Auch für die vom Luftverkehr abhängige Flughafengemeinde Kloten, in der Seiler Graf Stadträtin ist, sei die Pandemie einschneidend. «Die Gemeinde muss nun ein rigoroses Sparprogramm fahren».
Flughafen rechnet mit fünf Jahren Krise
Der Flughafen Zürich als wichtigster Partner der Swiss betont, dass die Zahl der ab Zürich angeflogenen Langstreckenziele auch mit einer verkleinerten Swiss in etwa gleich bleibe. «Zürich ist als Langstrecken-Drehkreuz nicht gefährdet und wird weiterhin viele Direktverbindungen anbieten», sagt Sprecherin Manuela Staub. Der wirtschaftliche Schaden sei aber «weiterhin enorm».
Der Flughafen habe bereits mit einer langsamen Erholung gerechnet. «Unsere Investitionsplanungen haben wir unter der Annahme angepasst, dass sich die Erholung des Flugverkehrs um fünf Jahre verschieben wird», sagt Staub. Welche Slots die Swiss zurückgeben wird, sei noch nicht bekannt.
«…das wäre in höchstem Masse unsozial.»
Unter dem Abbau leiden wird auch die Airline Helvetic. Sie ist die einzige externe Anbietern, die noch für eine Lufthansa-Airline im so genannten Wet-Lease-Verfahren Flüge mit eigener Crew durchführen darf. «Überproportional» werde dort abgebaut werden, stellte die Swiss am Donnerstag klar.
Das dürfte aus Sicht der Swiss-Crew aber nicht genug sein. Es sei unverständlich, dass die Swiss eigene Angestellte entlässt, während sie gleichzeitig weiterhin einem externen Anbieter ohne Gesamtarbeitsvertrag Flüge übergebe, sagt Nikolic-Fuss. Und auch Aeropers fordert indirekt ein Ende dieser Partnerschaft. «Die Produktion mit Kreditgeldern bei einer Fremdfirma einzukaufen und das eigene Personal auf die Strasse zu stellen, wäre in höchstem Masse unsozial», sagt Aeropers-Präsident Kilian Kraus.
«Eine allfällige Reduktion der Kurz- und Mittelstreckenflotte unseres Partners Swiss würde sich unter anderem auf die Zahl der im Auftrag der Swiss eingesetzten Helvetic-Flugzeuge auswirken», sagt Helvetic-Sprecher Mehdi Guenin. Noch finde das Konsultationsverfahren statt.

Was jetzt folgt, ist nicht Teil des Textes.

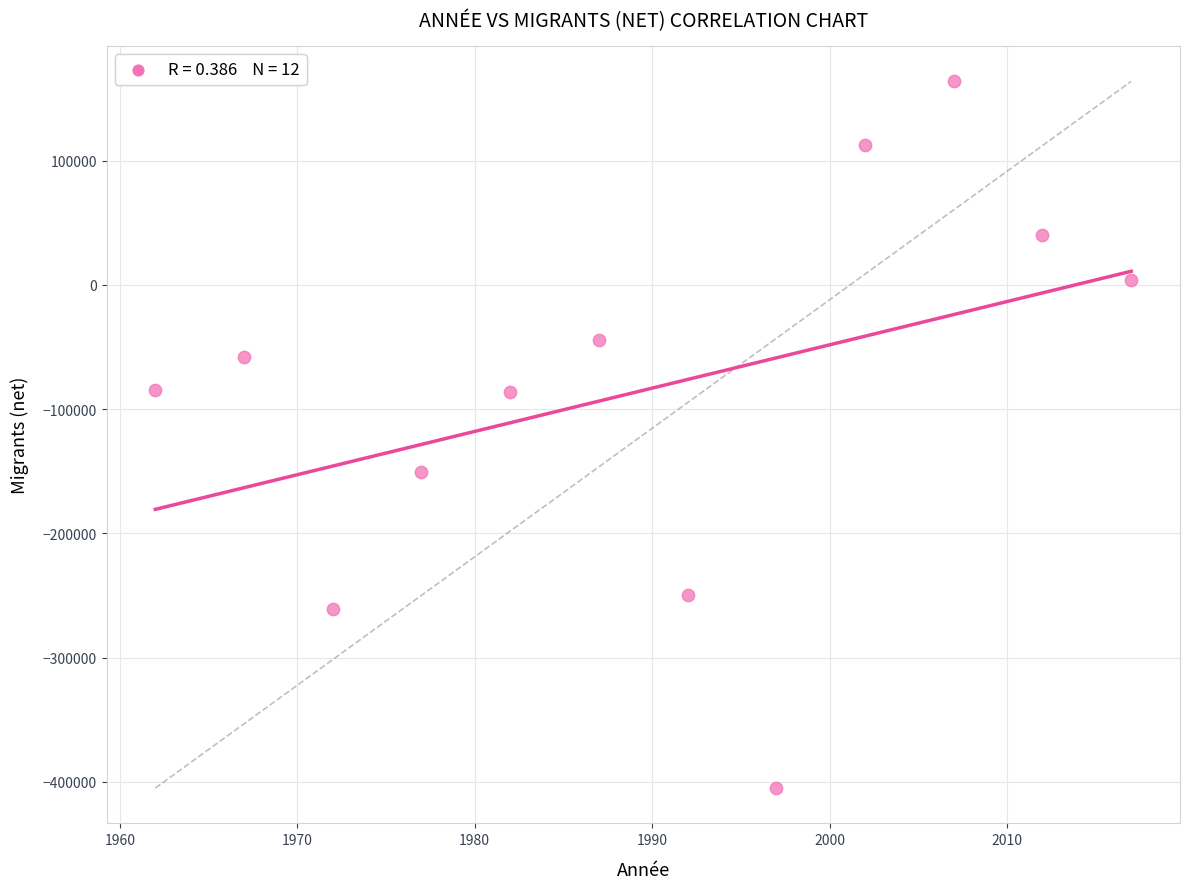

What is the average X value?

1990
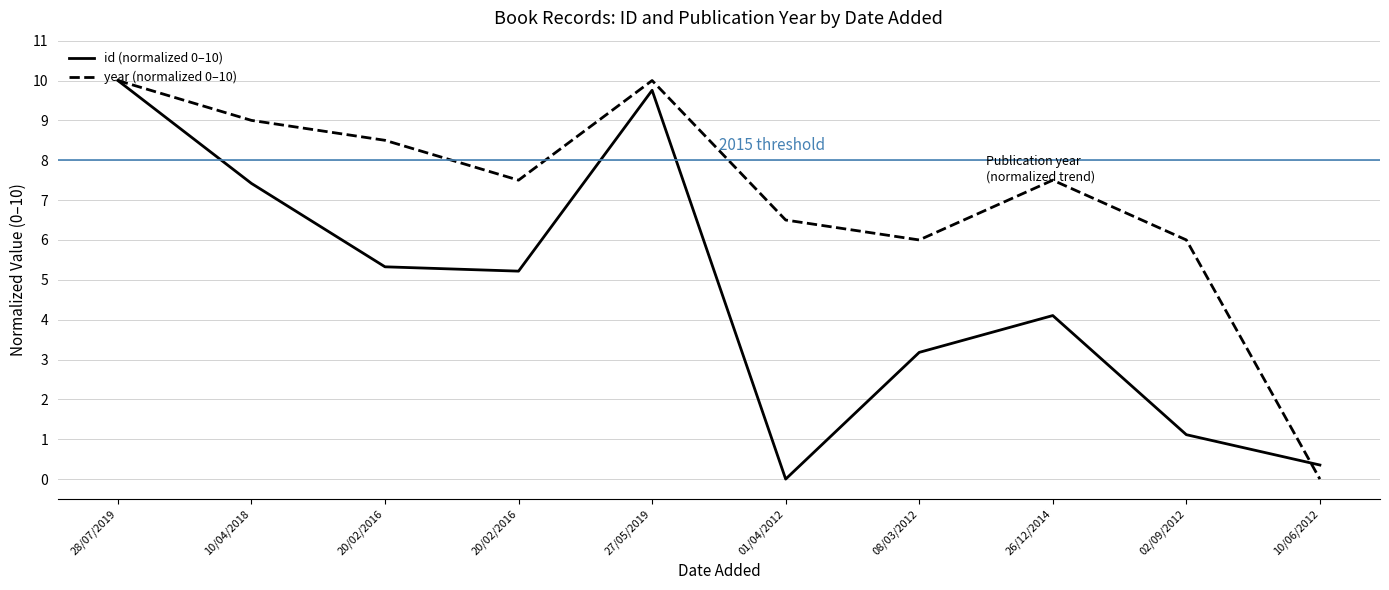

The value of year (normalized 0–10) at 27/05/2019 is 10.0. True or false?

True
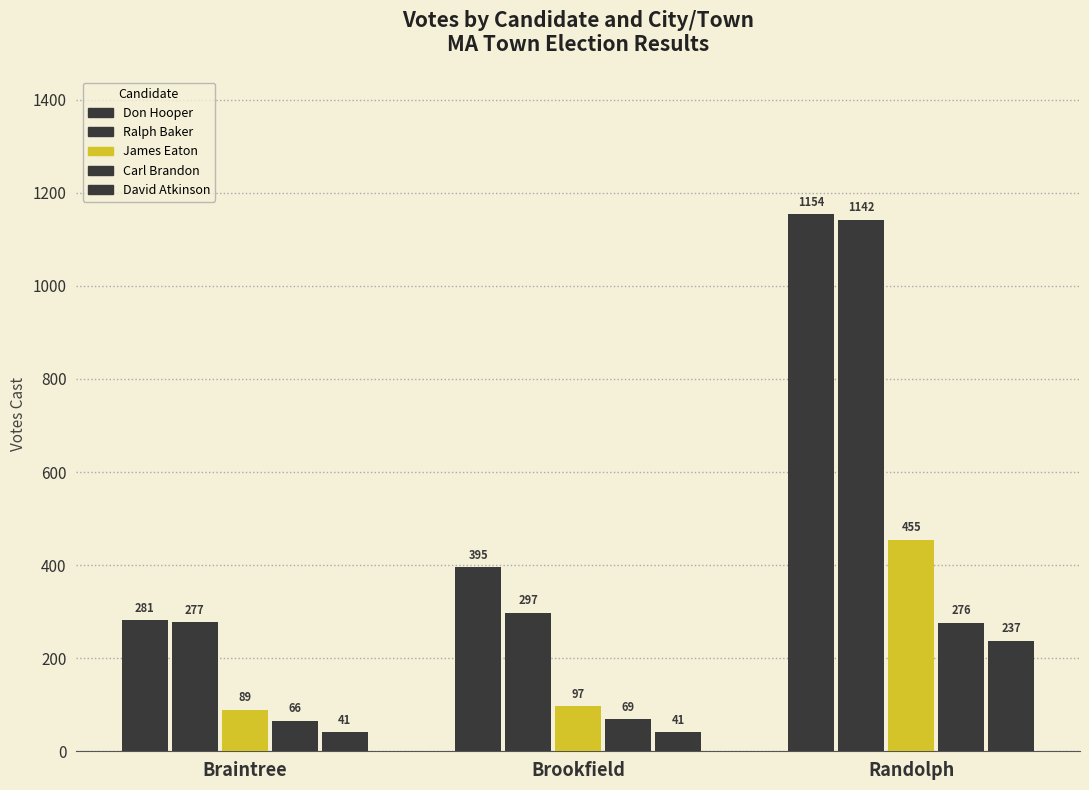

Reading left to right, extract all data points from this chart.

Don Hooper: 281	395	1154
Ralph Baker: 277	297	1142
James Eaton: 89	97	455
Carl Brandon: 66	69	276
David Atkinson: 41	41	237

Detaillierte Informationen könne die Airline erst Mitte Juni bekanntgeben.
Jubiläumsjahr wird zum Trauerspiel
Per Ende Juli werde Helvetic über die grünste und modernste Regionalflugflotte Europas verfügen und sei «bereit, allfällige Lücken auf dem Markt optimal, rasch und flexibel zu schliessen». Der zähe Fortschritt beim Impfen, die Reisebeschränkungen und die fehlende Klarheit über die kurz- und mittelfristige Situation erschwerten aber nicht nur die Rückkehr zur Normalität, sondern auch die Erstellung eines zuverlässigen Flugplans. «Wir erwarten nur eine langsame Verbesserung in den kommenden Monaten», sagt Guenin. Ob das alles in einem Abbau auch bei Helvetic mündet, beantwortet die Airline nicht.
Klar ist: Aus dem Jubiläumsjahr der Swiss-Kabinengewerkschaft ist definitiv ein Trauerspiel geworden. Die Kapers feiert 2021 ihr 50-jähriges Bestehen. Doch in einer internen Mitteilung an ihre Mitglieder schreibt die Organisation: «Der heutige Tag ist einer der schmerzhaftesten in der 50-jährigen Geschichte der kapers.» Die Festlaune – sie ist längst verflogen.